Otherwise they must appear on printed covers that bracket the whole
aggregate.
TRANSLATION
Translation is considered a kind of modification, so you may
distribute translations of the Document under the terms of section 4.
Replacing Invariant Sections with translations requires special
permission from their copyright holders, but you may include
translations of some or all Invariant Sections in addition to the
original versions of these Invariant Sections. You may include a
translation of this License, and all the license notices in the
Document, and any Warranty Disclaimers, provided that you also include
the original English version of this License and the original versions
of those notices and disclaimers. In case of a disagreement between
the translation and the original version of this License or a notice
or disclaimer, the original version will prevail.
If a section in the Document is Entitled “Acknowledgements”,
“Dedications”, or “History”, the requirement (section 4) to Preserve
its Title (section 1) will typically require changing the actual
title.
TERMINATION
You may not copy, modify, sublicense, or distribute the Document except
as expressly provided for under this License. Any other attempt to
copy, modify, sublicense or distribute the Document is void, and will
automatically terminate your rights under this License. However,
parties who have received copies, or rights, from you under this
License will not have their licenses terminated so long as such
parties remain in full compliance.
FUTURE REVISIONS OF THIS LICENSE
The Free Software Foundation may publish new, revised versions
of the GNU Free Documentation License from time to time. Such new
versions will be similar in spirit to the present version, but may
differ in detail to address new problems or concerns. See
http://www.gnu.org/copyleft/.
Each version of the License is given a distinguishing version number.

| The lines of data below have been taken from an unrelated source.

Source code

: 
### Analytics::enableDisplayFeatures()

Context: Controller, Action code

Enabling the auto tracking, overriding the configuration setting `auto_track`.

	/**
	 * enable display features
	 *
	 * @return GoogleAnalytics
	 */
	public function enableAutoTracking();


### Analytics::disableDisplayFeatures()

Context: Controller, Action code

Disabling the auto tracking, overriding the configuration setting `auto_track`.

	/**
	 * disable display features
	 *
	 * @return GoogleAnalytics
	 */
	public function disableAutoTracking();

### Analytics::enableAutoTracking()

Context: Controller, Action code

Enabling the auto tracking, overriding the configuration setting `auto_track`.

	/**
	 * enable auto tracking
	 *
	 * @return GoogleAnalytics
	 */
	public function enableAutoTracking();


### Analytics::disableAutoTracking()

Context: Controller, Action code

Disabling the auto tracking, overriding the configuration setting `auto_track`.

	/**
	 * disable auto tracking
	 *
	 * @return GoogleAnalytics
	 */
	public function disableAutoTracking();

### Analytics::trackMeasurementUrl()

If the Document specifies that a particular numbered version of this
License “or any later version” applies to it, you have the option of
following the terms and conditions either of that specified version or
of any later version that has been published (not as a draft) by the
Free Software Foundation. If the Document does not specify a version
number of this License, you may choose any version ever published (not
as a draft) by the Free Software Foundation.

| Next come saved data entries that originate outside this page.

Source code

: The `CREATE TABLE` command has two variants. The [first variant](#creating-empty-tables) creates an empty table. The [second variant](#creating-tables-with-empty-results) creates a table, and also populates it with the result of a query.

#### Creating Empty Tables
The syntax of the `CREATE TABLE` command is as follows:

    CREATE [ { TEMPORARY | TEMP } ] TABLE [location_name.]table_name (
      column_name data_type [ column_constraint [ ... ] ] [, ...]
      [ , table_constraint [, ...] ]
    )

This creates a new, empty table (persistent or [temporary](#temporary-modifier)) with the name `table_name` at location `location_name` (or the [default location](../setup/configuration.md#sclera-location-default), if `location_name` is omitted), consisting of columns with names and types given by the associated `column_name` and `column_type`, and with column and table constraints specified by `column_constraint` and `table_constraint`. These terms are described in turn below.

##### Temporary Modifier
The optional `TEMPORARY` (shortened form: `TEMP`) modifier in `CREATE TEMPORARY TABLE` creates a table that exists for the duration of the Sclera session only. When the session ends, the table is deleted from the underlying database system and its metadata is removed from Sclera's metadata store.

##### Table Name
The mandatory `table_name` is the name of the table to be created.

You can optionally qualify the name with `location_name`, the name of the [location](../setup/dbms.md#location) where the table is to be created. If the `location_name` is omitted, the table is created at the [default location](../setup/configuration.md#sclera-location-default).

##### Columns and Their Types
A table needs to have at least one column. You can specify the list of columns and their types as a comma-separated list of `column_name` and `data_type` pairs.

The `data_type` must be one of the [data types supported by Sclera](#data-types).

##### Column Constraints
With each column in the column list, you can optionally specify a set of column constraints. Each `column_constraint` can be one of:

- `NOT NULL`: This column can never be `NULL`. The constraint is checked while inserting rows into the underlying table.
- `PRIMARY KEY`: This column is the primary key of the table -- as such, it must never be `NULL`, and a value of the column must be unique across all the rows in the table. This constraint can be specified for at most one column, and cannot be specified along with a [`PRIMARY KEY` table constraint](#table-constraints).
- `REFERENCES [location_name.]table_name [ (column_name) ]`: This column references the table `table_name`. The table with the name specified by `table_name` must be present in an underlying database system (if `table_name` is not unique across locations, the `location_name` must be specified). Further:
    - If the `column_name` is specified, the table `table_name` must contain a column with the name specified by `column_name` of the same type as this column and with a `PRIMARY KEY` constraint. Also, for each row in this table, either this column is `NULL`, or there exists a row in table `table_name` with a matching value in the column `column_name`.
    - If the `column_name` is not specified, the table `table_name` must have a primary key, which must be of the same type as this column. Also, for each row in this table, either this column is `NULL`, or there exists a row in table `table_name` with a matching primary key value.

D.1.1 ADDENDUM: How to use this License for your documents
To use this License in a document you have written, include a copy of
the License in the document and put the following copyright and
license notices just after the title page:
Copyright (C) yearyour name.
Permission is granted to copy, distribute and/or modify this document
under the terms of the GNU Free Documentation License, Version 1.2
or any later version published by the Free Software Foundation;
with no Invariant Sections, no Front-Cover Texts, and no Back-Cover
Texts. A copy of the license is included in the section entitled ``GNU
Free Documentation License''.
If you have Invariant Sections, Front-Cover Texts and Back-Cover Texts,
replace the “with...Texts.” line with this:
with the Invariant Sections being list their titles, with
the Front-Cover Texts being list, and with the Back-Cover Texts
being list.
If you have Invariant Sections without Cover Texts, or some other
combination of the three, merge those two alternatives to suit the
situation.
If your document contains nontrivial examples of program code, we
recommend releasing these examples in parallel under your choice of
free software license, such as the GNU General Public License,
to permit their use in free software.